The bulls pulled off a great feat on Monday as they propelled the S&P 500 higher on the open and throughout the trading day onto new highs. Alas, Monday ended, Tuesday started and the bears took back price action erasing all of the work the bulls did on Monday. Throughout the remainder of the week the bulls and bears duked it out without either making any real progress. The S&P 500 finished the week up .21%.
Publicly traded markets move from trending (up or down) to non-trending (or sideways) consistently. Right now, the S&P 500 is back in the trading range that has formed since early June. Price did break to the upside, but failed and is now back in the middle of the sideways action.

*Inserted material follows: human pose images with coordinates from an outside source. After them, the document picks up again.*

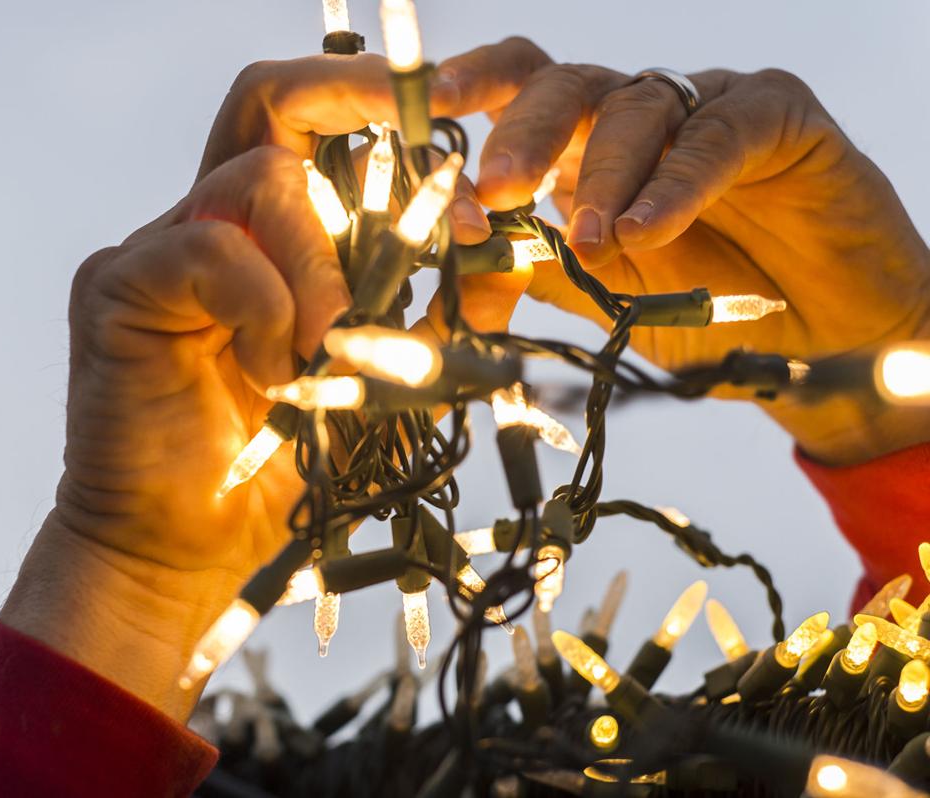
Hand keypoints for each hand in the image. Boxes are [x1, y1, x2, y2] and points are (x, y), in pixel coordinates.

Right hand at [0, 56, 532, 720]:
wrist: (185, 553)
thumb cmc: (277, 473)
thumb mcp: (382, 386)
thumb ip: (434, 321)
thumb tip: (504, 258)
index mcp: (268, 242)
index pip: (307, 129)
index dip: (372, 105)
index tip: (448, 126)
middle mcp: (209, 225)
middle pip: (268, 110)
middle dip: (349, 105)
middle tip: (425, 160)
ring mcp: (158, 248)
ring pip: (257, 178)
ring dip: (320, 264)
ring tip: (326, 348)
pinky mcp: (117, 284)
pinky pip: (208, 249)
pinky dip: (264, 305)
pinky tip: (273, 372)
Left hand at [436, 39, 929, 463]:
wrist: (815, 342)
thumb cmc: (702, 310)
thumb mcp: (596, 296)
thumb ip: (530, 273)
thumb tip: (449, 275)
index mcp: (579, 146)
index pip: (509, 94)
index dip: (461, 107)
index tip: (410, 135)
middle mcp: (633, 116)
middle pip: (561, 83)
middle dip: (520, 130)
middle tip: (496, 186)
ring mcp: (703, 107)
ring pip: (637, 106)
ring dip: (604, 174)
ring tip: (595, 241)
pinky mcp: (775, 114)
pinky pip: (719, 132)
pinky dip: (677, 181)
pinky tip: (647, 227)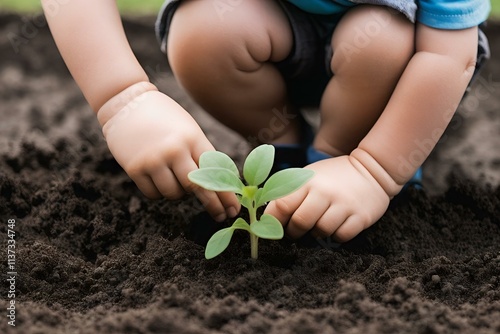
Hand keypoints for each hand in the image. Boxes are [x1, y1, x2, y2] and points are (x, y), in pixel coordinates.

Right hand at [98, 82, 239, 220]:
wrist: (126, 102)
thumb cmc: (164, 117)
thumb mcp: (188, 129)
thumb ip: (200, 154)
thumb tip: (217, 185)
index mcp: (193, 138)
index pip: (215, 171)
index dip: (227, 194)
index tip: (235, 209)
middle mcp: (175, 149)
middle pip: (198, 188)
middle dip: (212, 205)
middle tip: (221, 217)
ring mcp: (154, 159)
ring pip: (174, 194)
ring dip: (178, 193)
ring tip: (173, 175)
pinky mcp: (135, 168)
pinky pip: (154, 194)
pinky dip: (159, 192)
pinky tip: (157, 178)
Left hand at [264, 155, 390, 241]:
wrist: (372, 169)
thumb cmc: (332, 177)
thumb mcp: (309, 176)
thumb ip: (289, 193)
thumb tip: (266, 217)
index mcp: (307, 181)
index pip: (282, 205)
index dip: (273, 220)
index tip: (272, 226)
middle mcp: (325, 192)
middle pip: (300, 223)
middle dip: (293, 232)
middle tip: (295, 231)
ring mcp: (344, 205)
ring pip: (320, 232)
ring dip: (316, 233)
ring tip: (317, 225)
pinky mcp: (361, 217)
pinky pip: (341, 237)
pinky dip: (335, 236)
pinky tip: (335, 226)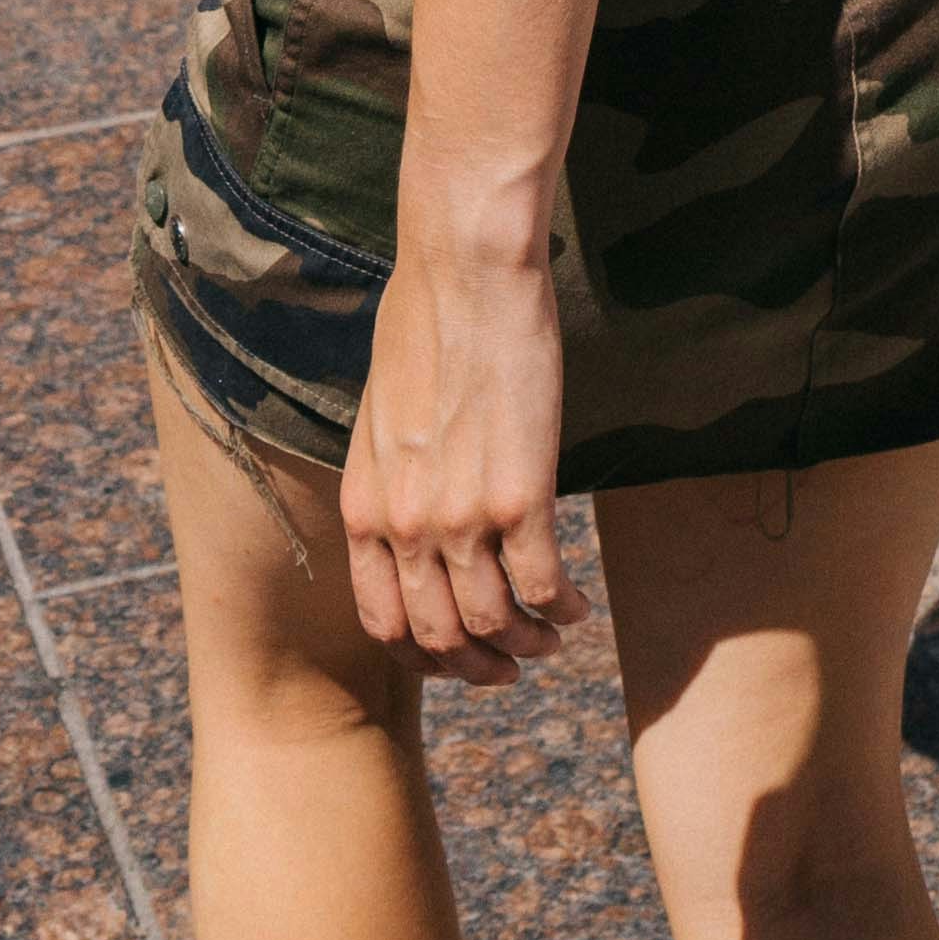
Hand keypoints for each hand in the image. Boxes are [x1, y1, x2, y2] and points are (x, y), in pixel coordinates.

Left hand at [343, 239, 581, 681]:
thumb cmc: (424, 325)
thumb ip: (393, 483)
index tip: (459, 657)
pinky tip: (575, 603)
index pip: (383, 624)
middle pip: (440, 639)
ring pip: (494, 624)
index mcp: (363, 508)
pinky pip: (542, 585)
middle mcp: (405, 525)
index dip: (425, 658)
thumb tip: (415, 521)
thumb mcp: (379, 420)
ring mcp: (461, 516)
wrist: (465, 273)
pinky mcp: (520, 495)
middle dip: (480, 667)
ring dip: (528, 645)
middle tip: (513, 666)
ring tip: (551, 636)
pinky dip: (561, 608)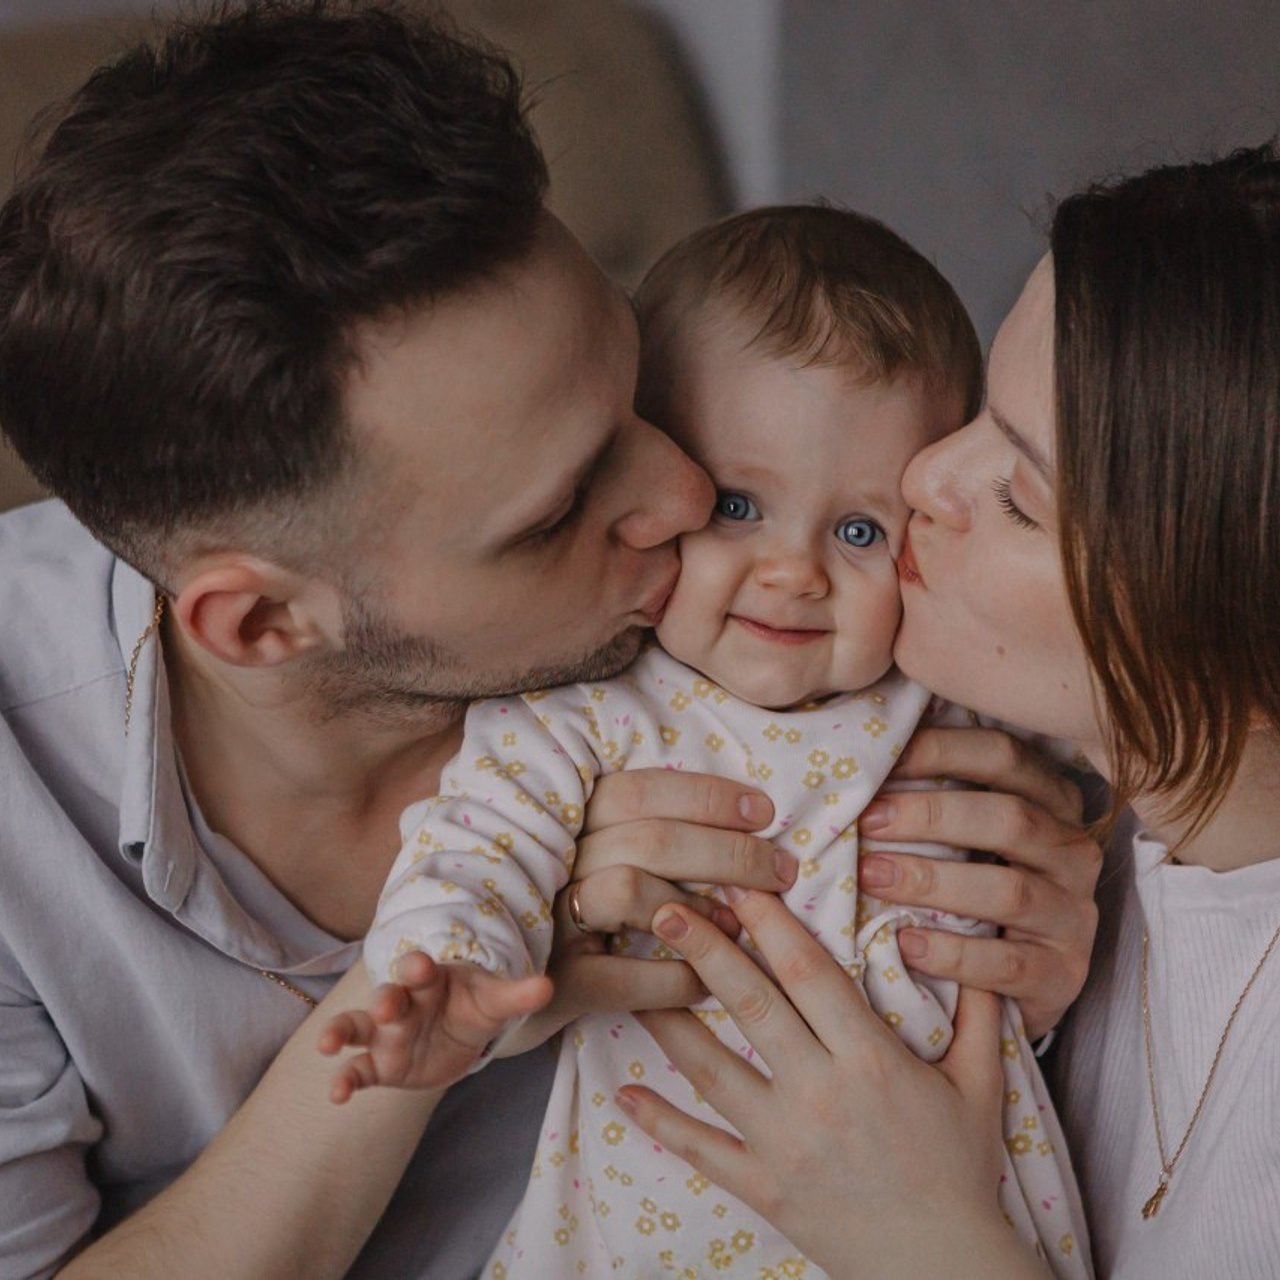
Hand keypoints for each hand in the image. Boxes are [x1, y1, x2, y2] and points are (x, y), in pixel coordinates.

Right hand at [318, 951, 550, 1101]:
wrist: (461, 1035)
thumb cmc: (473, 1006)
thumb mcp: (495, 1001)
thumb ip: (517, 995)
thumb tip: (547, 986)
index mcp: (429, 980)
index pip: (418, 968)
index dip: (419, 968)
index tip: (424, 969)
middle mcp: (402, 1003)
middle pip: (387, 996)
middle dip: (385, 999)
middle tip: (386, 1007)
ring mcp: (387, 1035)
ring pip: (357, 1028)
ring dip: (341, 1032)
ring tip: (328, 1043)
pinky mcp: (381, 1065)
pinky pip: (358, 1070)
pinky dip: (345, 1080)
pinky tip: (336, 1094)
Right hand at [496, 769, 793, 1055]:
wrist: (509, 1000)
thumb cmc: (579, 918)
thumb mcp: (601, 861)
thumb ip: (650, 835)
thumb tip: (743, 819)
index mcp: (570, 823)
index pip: (639, 790)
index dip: (706, 796)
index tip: (763, 810)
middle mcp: (554, 863)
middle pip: (651, 838)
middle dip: (728, 850)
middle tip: (780, 870)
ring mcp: (549, 921)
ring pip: (630, 889)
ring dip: (701, 907)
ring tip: (742, 925)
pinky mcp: (554, 986)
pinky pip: (622, 976)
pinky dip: (675, 978)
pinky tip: (707, 982)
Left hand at [618, 894, 1045, 1277]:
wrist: (944, 1268)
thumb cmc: (961, 1170)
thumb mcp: (981, 1085)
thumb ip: (980, 1012)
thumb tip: (977, 943)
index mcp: (870, 1060)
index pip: (810, 974)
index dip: (771, 923)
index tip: (739, 884)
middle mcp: (820, 1093)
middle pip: (752, 1007)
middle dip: (707, 951)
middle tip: (664, 906)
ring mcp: (784, 1142)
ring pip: (713, 1070)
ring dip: (669, 1022)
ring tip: (632, 979)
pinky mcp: (763, 1186)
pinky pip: (703, 1149)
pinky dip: (661, 1121)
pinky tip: (624, 1093)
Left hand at [856, 726, 1100, 1037]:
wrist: (1008, 984)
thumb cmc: (968, 885)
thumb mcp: (962, 832)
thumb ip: (931, 791)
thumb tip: (857, 752)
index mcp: (1051, 799)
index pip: (1003, 755)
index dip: (940, 750)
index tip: (878, 761)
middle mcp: (1073, 851)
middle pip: (1009, 818)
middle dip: (930, 815)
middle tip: (866, 821)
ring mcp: (1074, 915)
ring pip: (1010, 891)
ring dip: (932, 881)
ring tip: (871, 876)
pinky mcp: (1063, 974)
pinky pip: (1007, 963)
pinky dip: (952, 954)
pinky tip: (906, 943)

It seems like the bulls have a slight upper hand going into the week as the first target price of the bears was met by filling the gap in price developed by Monday’s price action. Also, a buy signal bar formed on Friday, but it is relatively weak. The bulls will want to see a strong breakout to keep their momentum moving.
We have a couple different things going on when it comes to breadth. First is with regards to the longer-term breadth. The big picture breadth (defined by the red and green lines) is basically neutral since breadth and price are in line.
Secondly, in the weeds of breadth we find that there is a positive reversal from the beginning of June (labeled as a nested positive reversal). These first item speaks to neutrality while a positive reversal is deemed as bullish for future price action.
The major economic news for this week are the US GDP numbers for release on Thursday at 7:30 a.m. CST. They are expected to remain unchanged at a 1.2% annualized rate of growth.
The long-term trend of the S&P 500 is still higher while the shorter-term is flat. Since a buy signal bar was formed on Friday, the trigger bar has a chance to be formed on Monday. There is still resistance around the 2450 range and support at the 2430 range. We will be watching to see how price behaves at these levels.